**EXERCISES**
- A) List every day of the week named in the article about the Covid-19 test result delay.
- B) Resume the article about the Covid-19 test result delay and the Glasgow lab, continuing on from its final sentence.

**EXERCISE TEXT**
- - - - -
The UK Government has denied a delay in Covid-19 test results was caused by a “testing capacity issue” at a Glasgow centre.
The Scottish Government blamed Sunday’s late coronavirus report on issues at the UK Government’s Lighthouse lab.
However, the UK Government has called these allegations “categorically untrue”.
The Scottish Government said that the lab, located at the Queen Elizabeth University Hospital, was experiencing issues, causing more than 64,000 tests to be rerouted to facilities across the UK and Northern Ireland.
However, a UK Government spokeswoman denied there were any testing capacity issues, saying: “This claim is categorically untrue.
“There is no capacity issue at the UK Government’s Glasgow Lighthouse Lab.
“The Glasgow Lighthouse Lab is highly efficient, with the capacity to analyse tens of thousands of samples a day.
“Rerouting tests to other laboratories is a routine practice to ensure timely processing.”
The Scottish Government warned that this delay had led to an under-reporting of positive Covid-19 cases.
Just 316 positive coronavirus cases were reported on Sunday – a drop of 851 positive cases from the day before.
The Scottish Government said that Monday and Tuesday’s test results were likely to be significantly higher due to the testing issues.
- - - - -
**INFORMATION SUPPLIED**
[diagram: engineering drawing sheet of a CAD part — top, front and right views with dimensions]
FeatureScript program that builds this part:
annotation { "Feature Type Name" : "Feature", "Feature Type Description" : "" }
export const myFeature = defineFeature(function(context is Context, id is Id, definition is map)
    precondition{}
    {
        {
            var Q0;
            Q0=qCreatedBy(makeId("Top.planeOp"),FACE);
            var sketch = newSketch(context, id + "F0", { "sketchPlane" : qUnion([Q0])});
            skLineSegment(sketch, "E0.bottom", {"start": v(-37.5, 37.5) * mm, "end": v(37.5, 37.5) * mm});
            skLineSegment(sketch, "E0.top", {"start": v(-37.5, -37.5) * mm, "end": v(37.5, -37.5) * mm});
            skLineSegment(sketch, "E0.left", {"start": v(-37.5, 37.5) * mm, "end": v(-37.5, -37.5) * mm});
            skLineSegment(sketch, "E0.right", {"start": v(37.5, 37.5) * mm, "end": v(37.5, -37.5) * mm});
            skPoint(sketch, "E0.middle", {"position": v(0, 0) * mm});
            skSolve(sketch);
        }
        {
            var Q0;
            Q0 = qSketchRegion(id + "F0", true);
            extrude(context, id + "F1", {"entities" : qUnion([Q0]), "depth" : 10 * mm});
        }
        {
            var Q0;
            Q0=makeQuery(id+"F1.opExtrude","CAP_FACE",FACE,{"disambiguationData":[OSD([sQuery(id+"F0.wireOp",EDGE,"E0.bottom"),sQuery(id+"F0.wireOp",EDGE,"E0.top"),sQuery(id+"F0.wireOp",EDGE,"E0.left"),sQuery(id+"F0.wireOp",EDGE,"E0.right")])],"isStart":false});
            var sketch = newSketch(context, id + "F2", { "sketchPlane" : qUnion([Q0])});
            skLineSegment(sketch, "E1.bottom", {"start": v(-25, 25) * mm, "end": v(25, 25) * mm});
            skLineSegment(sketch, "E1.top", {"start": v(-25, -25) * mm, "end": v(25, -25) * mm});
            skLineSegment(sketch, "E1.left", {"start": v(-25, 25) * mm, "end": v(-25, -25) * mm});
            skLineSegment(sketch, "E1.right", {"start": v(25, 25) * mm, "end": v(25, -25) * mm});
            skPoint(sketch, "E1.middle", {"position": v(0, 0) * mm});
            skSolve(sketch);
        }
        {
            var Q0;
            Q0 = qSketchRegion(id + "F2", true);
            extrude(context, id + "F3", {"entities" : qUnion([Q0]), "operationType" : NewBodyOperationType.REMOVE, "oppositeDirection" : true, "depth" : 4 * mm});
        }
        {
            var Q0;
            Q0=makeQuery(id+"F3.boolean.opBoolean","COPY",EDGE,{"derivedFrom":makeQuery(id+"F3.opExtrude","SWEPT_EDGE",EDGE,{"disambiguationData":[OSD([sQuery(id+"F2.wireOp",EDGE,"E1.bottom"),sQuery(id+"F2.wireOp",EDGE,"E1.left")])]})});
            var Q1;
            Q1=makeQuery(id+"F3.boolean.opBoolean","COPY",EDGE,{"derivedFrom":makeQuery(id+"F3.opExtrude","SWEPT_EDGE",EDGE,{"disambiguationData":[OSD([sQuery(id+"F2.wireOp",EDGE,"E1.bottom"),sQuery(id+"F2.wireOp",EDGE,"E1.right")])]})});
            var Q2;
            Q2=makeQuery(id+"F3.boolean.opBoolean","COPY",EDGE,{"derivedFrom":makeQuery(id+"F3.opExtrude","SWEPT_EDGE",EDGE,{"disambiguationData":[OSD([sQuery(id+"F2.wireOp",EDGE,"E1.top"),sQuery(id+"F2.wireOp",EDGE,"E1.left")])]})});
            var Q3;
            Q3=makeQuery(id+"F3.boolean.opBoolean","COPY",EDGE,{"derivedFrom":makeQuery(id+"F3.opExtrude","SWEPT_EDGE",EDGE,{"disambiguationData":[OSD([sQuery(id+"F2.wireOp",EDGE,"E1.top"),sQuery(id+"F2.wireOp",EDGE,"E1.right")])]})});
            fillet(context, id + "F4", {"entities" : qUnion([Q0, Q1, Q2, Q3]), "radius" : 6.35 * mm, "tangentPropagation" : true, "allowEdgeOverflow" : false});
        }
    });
- - - - -
**ANSWERS BY ITEM**
- A) Sunday, Monday, Tuesday

- B)
A statement from the Scottish Government said: “We were notified late last week of a testing capacity issue with the UK Government Lighthouse facility in Glasgow.
“It is important to note that the majority of these tests are still well within the 24 and 48-hour timeframe for results albeit we do expect to see an increase in the level of positives on Monday and Tuesday when the results are reported.”
The total number of fatalities still remains at 2,609, though separate figures from the National Records of Scotland, which records all deaths where coronavirus is mentioned on the death certificate, suggest the true death toll is 4,301.
There are now 703 people in hospital confirmed to have the virus as of Saturday, up by 28.
Of these patients, 62 were in intensive care – the same as the previous day.